To explore how that might have happened is an intriguing project and the stated goal of the Getty’s multimedia stew, which had several cooks. Emma Lewis Thomas re-created historic dances. Archlutinist Michael Eagan, the music director of Musica Angelica, reproduced music played in the Hamilton salons with members of his period instrument ensemble. Leon Weibers designed historical costumes. Students from UCLA danced, acted and attitudinized. Narration was prerecorded by actors, including Donald Sinden. One of the exhibition’s curators, Allegra Pesenti, was a consultant.

Yet nothing quite contradicts the spirit and temperament of the grand tourists more than submissively reliving the past. Musicians sat at the back of the stage, where their sounds were acoustically dead, playing dutiful performances of composers who might have come through Hamilton’s Neapolitan household and others whom Catherine liked to play. Fourteen-year-old Mozart and his father rushed on stage at the start of an early sonata for two violins and bass and then froze. There were antique dances to Francesco Durante and Handel. Rachel Avery attempted Emma’s attitudinizing. Slides were projected.

Bland music by Williams’ music teacher, Felice Giardani, accompanied scenes from daily life. A copy of Giardini’s Violin Sonata, Opus 7, No. 1, which was inscribed to William Hamilton, was found at UCLA, and so it was performed. Daniel Plaster appeared as Michael Kelly, a tenor who appeared at the salons, singing three arias in studied demeanor. The recordings of actors reciting Hamilton, Goethe, Mozart and others, which introduced the tableaux, were broadcast at twice the volume of song or the string instruments. Eagen’s large archlute was more easily seen than heard.

In all of this, there was little of life then or now. Young performers were idealized figures. The recorded narration, crudely amplified (the Getty’s billions seem to have run out by the time it came to installing a sound system in the theater), as opposed to actors present on stage, bespoke the irresistible urge to appropriate modern technology. However, in contrast to the amplification, music, remaining acoustically “pure,” sounded prissy, flat, far away.
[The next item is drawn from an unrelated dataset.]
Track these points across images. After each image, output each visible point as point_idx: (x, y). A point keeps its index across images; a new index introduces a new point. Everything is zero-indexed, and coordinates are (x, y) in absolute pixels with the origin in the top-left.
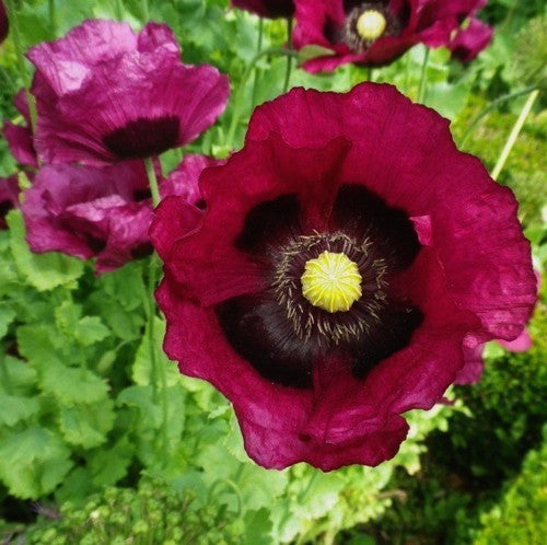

In a question-and-answer session with the audience, Hackett had interesting things to say about how Emma’s poses found their way into theater through the ages, which is something worth exploration. Emma, as seen through the modern era, from celluloid Leigh to Sontag’s “fat lady,” could be an equally intriguing project. UCLA has just purchased Sontag’s papers; perhaps those will provide just the kind of source material needed to take another, richer look at this fascinating subject.